Approaching the first anniversary of my son’s death felt very similar to those first few weeks after his suicide. Overwhelming sadness, a desperate need to see and touch him again, to hear his voice. Feelings of guilt for abandoning him, although it was he who abandoned us. My husband and I were at a loss as to how to plan the day. I knew I couldn’t go to work. My husband had the day off anyway. But what to do? How do you mark the anniversary of the day your child took a gun and shot himself through the heart while holding a picture of his family tight against his chest. How do you celebrate a life that ended in such a violent, desperate act?
Should we gather the extended family? Would that be too painful for everyone? There was no precedent, no social template. People advised us to do whatever made us feel better. We couldn’t think of anything. And as the day approached I felt completely choked with too much emotion. Literally, I felt a physical lump in my throat and had difficult swallowing.

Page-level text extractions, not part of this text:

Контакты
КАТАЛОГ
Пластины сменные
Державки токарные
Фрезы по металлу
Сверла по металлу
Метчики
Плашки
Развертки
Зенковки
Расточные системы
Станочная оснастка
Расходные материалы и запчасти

I stopped talking about my son as if that would make the feelings go away. They got worse. Then a week before the anniversary I had to leave work I was shaking so much. So I went to see my therapist and cried for an hour and a half. I kept saying to her that talking wouldn’t help, but it did. It didn’t take the pain away but it allowed me to release some of the emotions that had me so choked up.
As we agonized over our indecision about how to mark our son’s death, slowly some pieces began to fall into place . We would go to an early morning mass in the parish where he went to grammar school, and was a member of, and eventually led, a boy scout troop. We would visit his grave and bring flowers. And then, because we wanted to be somewhere where we knew he was most at peace, we decided to go to Percy Quin state park in Mississippi. For over fifteen summers he spent a week with all his family at Percy Quin, first in one cabin then in two, as the numbers and physical sizes of the grandchildren grew. He learned to fish, play poker, do without a television, and share his space. He learned to love his cousins.
On Wednesday, the day of his death, my husband and I drove to Percy Quin. In his last writings he had recalled some of his favorite memories and many of them involved Percy Quin, the fishing with his uncles, the morning breakfasts. So my husband and I drove to our favorite cabin, cabin two, hoping no one would be there. We set up some photos of our son on the picnic table where we had shared so many meals. We read some of his poetry out loud and planted an English ivy. As the time of his final act drew closer, vacationers arrived to claim the cabin, so we walked a little way off and sat on the grass. At 3.30 pm we held hands and prayed out loud. We wished him peace and told him we loved him. It began to rain. There were no more words.